O nosso ideal é meritocrático, é o merecimento. E a nossa miopia também. O problema da meritocracia, é que ela nos transforma em nossos próprios inimigos. A culpa é nossa. Perdemos o inimigo comum.  Se a meritocracia fosse verdadeira, isso não seria ruim, mas a ilusão de meritocracia que vivemos é um problema. Como o vídeo ilustra bem, fico me perguntando como alguém merece 380 vezes mais que outras pessoas. Se merece mesmo, então o que está errado é a métrica de merecimento. A pseudo-meritocracia que vivemos parece nos roubar a nossa melhor forma de mudança.

Nossa alienação não vem de censura. Não vem de violência. Não é decisão de uma pessoa nos altos postos do governo. Nossa alienação é uma escolha nossa na busca da felicidade. Mudar dá trabalho. Tira do conforto. Conciliar uma vida de 8 horas de trabalho diário, com a criação dos filhos, as contas extras para pagar, com uma luta madura (porque a falta de um inimigo comum requer um esforço maior) por mudança é complicado.
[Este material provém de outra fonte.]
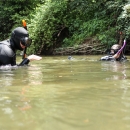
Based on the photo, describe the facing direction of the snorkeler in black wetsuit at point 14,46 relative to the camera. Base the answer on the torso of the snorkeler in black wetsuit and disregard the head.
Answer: to the viewer's right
O acesso à informação vem também com a liberdade de escolher a informação que iremos consumir. Não me parece lógico que depois de um dia duro de rotina maçante, alguém vá escolher buscar assuntos densos e incômodos sobre o que há de errado na nossa sociedade. A lógica é que depois desse dia, a gente vá escolher assistir o “Porta dos Fundos”, a novela das 20h, a série da TV à cabo. É justo, essas informações nos ajudam a ser mais felizes. Mas o preço dessa felicidade, é sempre um pouquinho de alienação. Diante de vidas tão duras como as que levamos, me parece injusto pedir que usemos nossas 2 horas livres do dia para fazer uma revolução.

Sem uma bandeira comum, a mudança requer um esforço mais profundo. Requer o discernimento. Requer tempo estudando. É confuso. Não existe clareza do caminho que temos que tomar. “se não sabemos onde queremos chegar, não faz tanta diferença que caminhos tomamos”.

A falta de um inimigo comum traz ainda um pensamento: talvez, não tenhamos um inimigo, porque as coisas não estejam tão mal assim.

Se não existe busca coletiva, resta que decidamos, pelos menos, o que buscamos para nós mesmos. Coloquemos na balança o preço que a sociedade (as outras pessoas) paga pelas nossas escolhas. Sem um bem comum, não mudaremos o sistema agora, mas podemos mudar nossas relações interpessoais. Escolhamos o caminho que não ignore o outro. Vamos construir para as pessoas ao nosso redor, o mundo que gostaríamos de viver. Não vamos queimar pneus ou incendiar o plenário, mas não sejamos coniventes com o que não acreditamos. Não compactuemos com a corrupção, com a mentira, com a injustiça, com a alienação ao sofrimento que causamos. Escolhamos o caminho do bem para nós mesmos e vivamos esse mundo. Mesmo que no começo ele só exista para nós mesmos.

Cultive os seus valores. E os coloque acima do conforto de decisões levianas.